Our Times used to be called Girls’ Times. It has been published every year since 1992, when the Times joined the annual Take Our Daughters to Work Day campaign. The campaign was conceived by the Ms. Foundation for Women as an “intervention” that would develop girls’ self-confidence and prevent boys from hogging the light.

But this year, the Ms. Foundation changed the name of the campaign to “Take Our Daughters and Sons to Work” to reflect the fact that more boys today are expressing an interest in balancing time between work and family when they grow up. The Times was right in step, changing the name of its paper this year from Girls’ Times to Our Times.

Support for the girls-only tradition at the Times had already begun to erode. Columnist Lisa Belkin has long lobbied for a change, and as early as 1997, a Girls’ Times editorial called the exclusion of boys “needlessly discriminatory.” Last year, when the Times first invited boys to work, few attended. But this year, boys represented 77 out of 250 participants, and a survey shows that participants support the open-door policy by a margin of three to one.

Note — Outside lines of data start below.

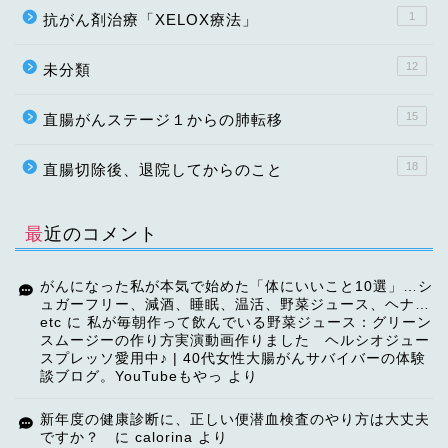
1
抗がん剤治療「XELOX療法」
12
未分類
15
直腸がんステージ１からの肺転移
18
直腸切除後、退院してからのこと
最近のコメント
がんになった私が本気で始めた「体にいいこと10選」…シ
ュガーフリー、減酒、睡眠、温活、野菜ジュース、ヘナ…
etc
に
私が毎朝作って飲んでいる野菜ジュース：グリーン
スムージーの作り方実演動画作りました ヘルシオジュー
スプレッソ愛用中♪ | 40代女性大腸がんサバイバーの体験
談ブログ。YouTubeもやっ
より
TOP
新年度の健康診断に、正しい便潜血検査のやり方は大丈夫
ですか？
に
calorina
より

In a letter published on the front page of Our Times, New York Times Company president Janet Robinson called the decision to include boys a show of commitment to diversity in the workplace. This year, she said, boys and girls had the opportunity to see Times men and women “working together in a team-spirited, collaborative manner.”

Team spirit was also the message of a front-page interview with executive editor Raines. Asked by Our Times contributor Meagan Carr how he stays on top of “one big story after another,” the editor called his staff a source of continual inspiration. “It’s such a team effort,” Raines explained. “Nobody is indispensable, including me.” Asked if there was anyone without whom he could not do his job, Raines “struggled for a name” and then said a few people’s absence would be most notable because of their deep knowledge of the Times and its standards. “Let Al Siegal be symbolic of that group,” he said.

Siegal, an assistant managing editor, is the house expert on issues of copyediting and style. In high school, Kantor wore a Times sweatshirt and a Times button on her knapsack.